The lawsuit alleges that over the course of her time at Arhaus, Chi would routinely forward internal documents—some containing sourcing and financial information—to her personal email account. In Arhaus’s telling, earlier this year an employee sent Chi’s personal email a draft of the company’s Fall 2025 catalog, which the lawsuit refers to as “among the most closely-guarded trade secrets and pieces of Confidential Information” at the company.
The filing goes on to suggest that Chi shared the catalog with her new employers after she left Arhaus, and that “RH’s products and marketing materials [began] to resemble and replicate Arhaus’s products and marketing materials, including their product styles, collection selection, lifestyle imagery and catalog.”
Arhaus names Chi as a co-defendant in the case and accuses her of violating a 2022 confidentiality agreement. In addition to seeking damages, Arhaus asks the court to force RH to delete the data it allegedly obtained and to “place Defendant Chi in a position at Restoration Hardware in which she cannot utilize Arhaus’s Trade Secrets.” Both companies declined to comment on the lawsuit.

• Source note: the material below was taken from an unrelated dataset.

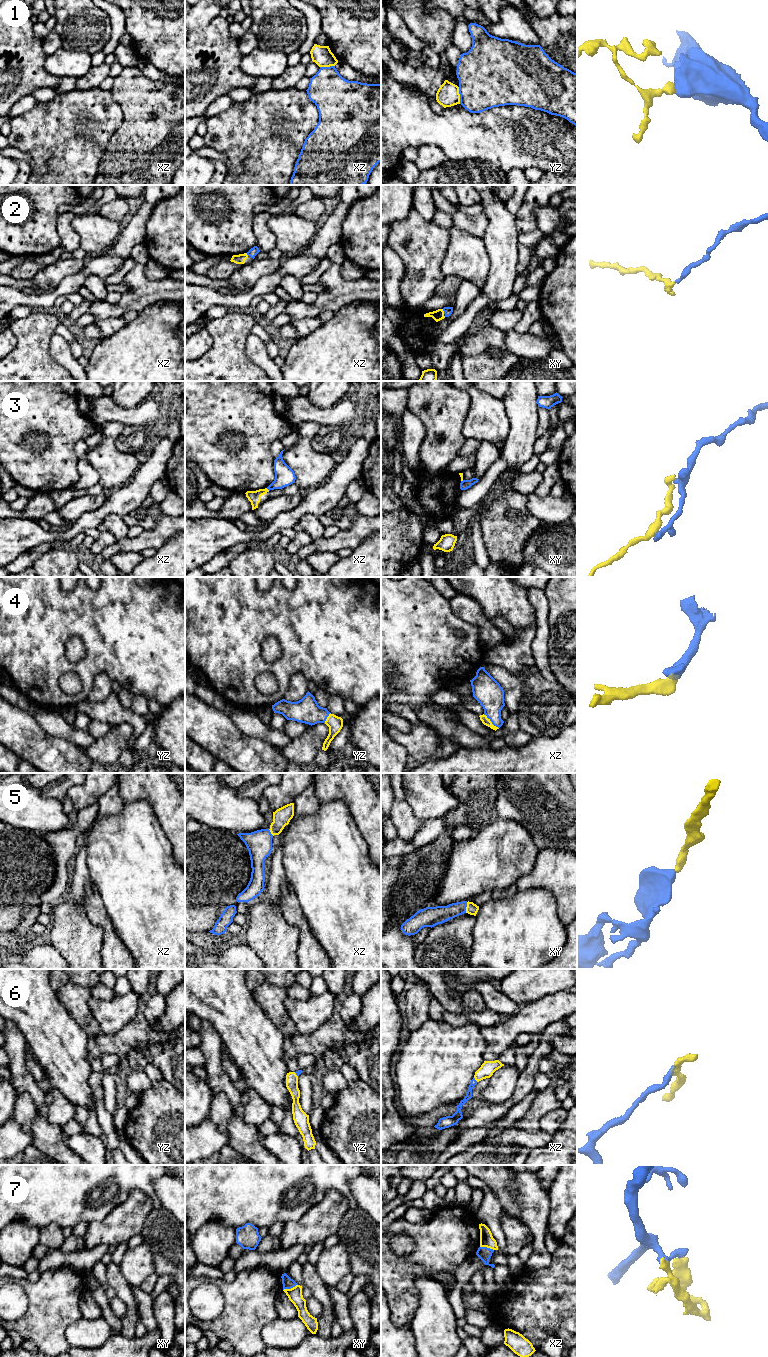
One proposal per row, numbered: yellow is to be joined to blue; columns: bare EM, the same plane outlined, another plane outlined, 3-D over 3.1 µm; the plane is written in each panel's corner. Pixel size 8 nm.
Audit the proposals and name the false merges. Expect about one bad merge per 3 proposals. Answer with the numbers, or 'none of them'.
1, 3, 7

The practice of suing over the alleged transmission of trade secrets through a strategic hire is not an everyday occurrence in the home industry, but it does happen. RH itself, for example, drew headlines in 2017 for suing Crate & Barrel and two former executives who jumped ship, allegedly to help Crate start its own in-store restaurants. RH dropped the lawsuit in 2018.

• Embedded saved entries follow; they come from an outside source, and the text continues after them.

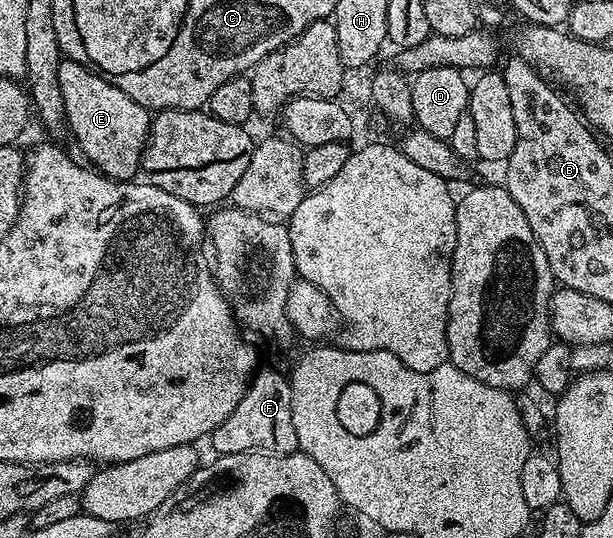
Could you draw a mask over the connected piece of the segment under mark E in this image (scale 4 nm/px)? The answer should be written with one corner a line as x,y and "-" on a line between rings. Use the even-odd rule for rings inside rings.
63,60
60,64
60,92
64,95
66,126
74,133
77,149
84,152
86,162
99,174
114,178
118,182
133,179
139,173
142,153
146,151
146,140
150,137
151,111
145,110
132,96
124,96
120,88
108,84
99,74
93,74
87,66
78,62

As Arhaus has topped $1 billion in revenue and reached the 100-store mark in recent years, it has crystallized as one of RH’s key competitors for the upper end of the retail market. The rivalry is anything but friendly, and bad blood between Arhaus and RH has long been a poorly kept industry secret—vendors who work with both companies will, sotto voce, refer to simmering tension between the brands.
This is not the first time that tension has boiled over into a legal claim. Last summer, Arhaus filed suit against RH, alleging that the company had copied one of its popular chair designs, the Jagger (itself a reference to mid-century designer Dan Johnson’s Viscount chair). The complaint was not a dry rundown of copyright claims, but a charged accusation that felt almost personal: “After years of enduring RH’s copycats, RH’s recent launch of a facsimile of Arhaus’s highly popular Jagger chair design—which it named the “Arno” as a thinly-veiled challenge to Arhaus—is the final straw.”
RH never filed a formal response, but however the issue was resolved, it was resolved quickly: Arhaus filed to withdraw its case in October. As this new lawsuit demonstrates, it was only a matter of time until the next spark would come along to reignite the issue.